Le mercredi 17 juin 2026 La Banque Centrale de la République de Guinée (BCRG), a tenu une réunion stratégique avec la mission du Fonds Monétaire International (FMI) conduite par Izabela Karpowicz. Ces échanges, loin d’un simple suivi technique, s’inscrivent au cœur des négociations pour l’établissement d’un nouveau Programme de Facilité Élargie de Crédit (FEC).
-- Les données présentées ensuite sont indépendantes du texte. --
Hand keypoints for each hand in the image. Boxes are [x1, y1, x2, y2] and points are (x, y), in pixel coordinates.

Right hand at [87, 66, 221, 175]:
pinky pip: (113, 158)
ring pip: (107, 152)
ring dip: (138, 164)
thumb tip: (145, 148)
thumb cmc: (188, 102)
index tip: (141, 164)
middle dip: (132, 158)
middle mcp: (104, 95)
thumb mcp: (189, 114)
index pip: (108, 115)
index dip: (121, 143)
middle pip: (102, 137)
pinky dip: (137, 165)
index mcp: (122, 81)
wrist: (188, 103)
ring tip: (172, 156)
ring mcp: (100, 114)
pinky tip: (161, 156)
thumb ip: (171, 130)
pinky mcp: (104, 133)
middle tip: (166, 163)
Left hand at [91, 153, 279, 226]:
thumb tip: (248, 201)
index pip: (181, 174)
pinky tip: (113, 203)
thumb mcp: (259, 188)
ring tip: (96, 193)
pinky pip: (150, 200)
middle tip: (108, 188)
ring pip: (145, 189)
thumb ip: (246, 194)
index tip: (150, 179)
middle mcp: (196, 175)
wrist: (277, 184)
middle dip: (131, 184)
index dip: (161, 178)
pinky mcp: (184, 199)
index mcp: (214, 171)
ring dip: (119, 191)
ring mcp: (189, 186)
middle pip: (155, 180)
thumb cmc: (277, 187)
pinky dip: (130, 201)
Le Premier Vice‑Gouverneur, représentant le Gouverneur Dr Karamo Kaba, a mis en avant la pertinence des instruments de gestion monétaire déployés par la BCRG. En 2025, un assouplissement graduel a été mené avec rigueur : le taux directeur a été abaissé de 10,75 % à 9,50 %, et le coefficient des réserves obligatoires réduit de 12,75 % à 11,50 %. Cette détente a permis une amélioration notable de la liquidité bancaire, en hausse de 64,8 % en glissement annuel à fin décembre 2025.
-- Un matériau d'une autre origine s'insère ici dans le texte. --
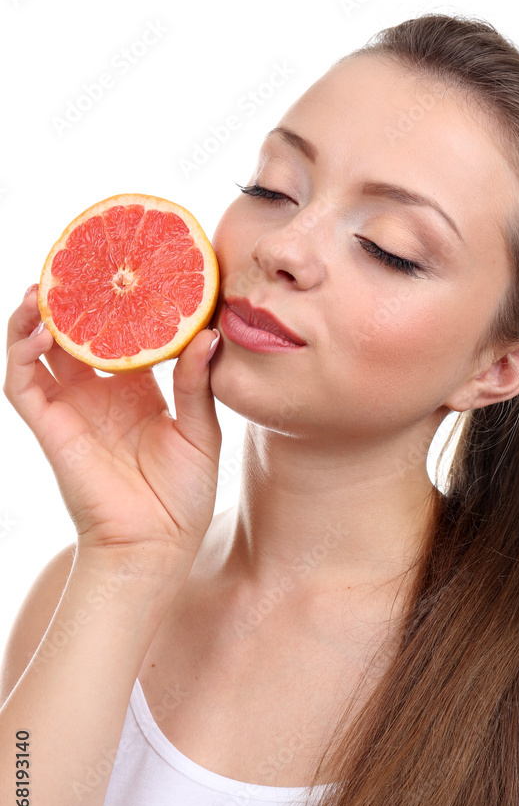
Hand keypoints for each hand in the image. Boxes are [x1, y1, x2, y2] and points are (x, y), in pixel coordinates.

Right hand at [4, 286, 221, 559]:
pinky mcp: (50, 426)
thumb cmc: (183, 495)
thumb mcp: (200, 430)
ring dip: (35, 315)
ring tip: (43, 284)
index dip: (118, 303)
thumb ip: (196, 382)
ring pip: (38, 349)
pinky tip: (39, 326)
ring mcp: (70, 407)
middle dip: (71, 298)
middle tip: (78, 260)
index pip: (119, 334)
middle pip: (74, 333)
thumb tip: (210, 332)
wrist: (156, 545)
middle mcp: (97, 392)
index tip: (129, 267)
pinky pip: (23, 381)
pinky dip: (22, 351)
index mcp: (134, 390)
Un pilier majeur des discussions a porté sur la stratégie de gestion des réserves internationales. La BCRG a insisté sur le caractère délibéré et transparent de cette politique, visant à renforcer la souveraineté monétaire. L’argument central repose sur la monétisation de l’or artisanal, présentée non comme une spéculation mais comme un outil stratégique pour reconstituer rapidement les réserves en devises.
À fin mars 2026, la structure des réserves reflète cette approche équilibrée : 75,11 % en devises et 24,89 % en or, réduisant la vulnérabilité aux chocs aurifères tout en garantissant une liquidité optimale.
Les échanges ont également abordé la capacité de l’économie guinéenne à absorber les chocs externes, notamment l’impact du conflit au Moyen‑Orient impliquant l’Iran. La BCRG a qualifié ce conflit de choc asymétrique négatif : si la hausse des cours de l’or agit comme amortisseur, le renchérissement de l’énergie et des importations alimentaires alimente l’inflation, projetée entre 6,0 % et 7,0 % fin 2026. La réponse proposée combine discipline budgétaire, ciblage des interventions et maintien d’une politique monétaire restrictive si nécessaire.
La BCRG a mis en avant le projet Simandou comme levier majeur de transformation. Les Investissements Directs Étrangers (IDE) ont atteint 6,489 milliards USD en 2025, soit 16,8 % du PIB, transformant la balance des paiements : d’un déficit de 151,55 millions USD en 2024, elle est passée à un excédent global de 3,121 milliards USD en 2025. Bien que les premières exportations de minerai de fer restent modestes (16,42 millions USD), les flux financiers associés renforcent durablement la position extérieure du pays.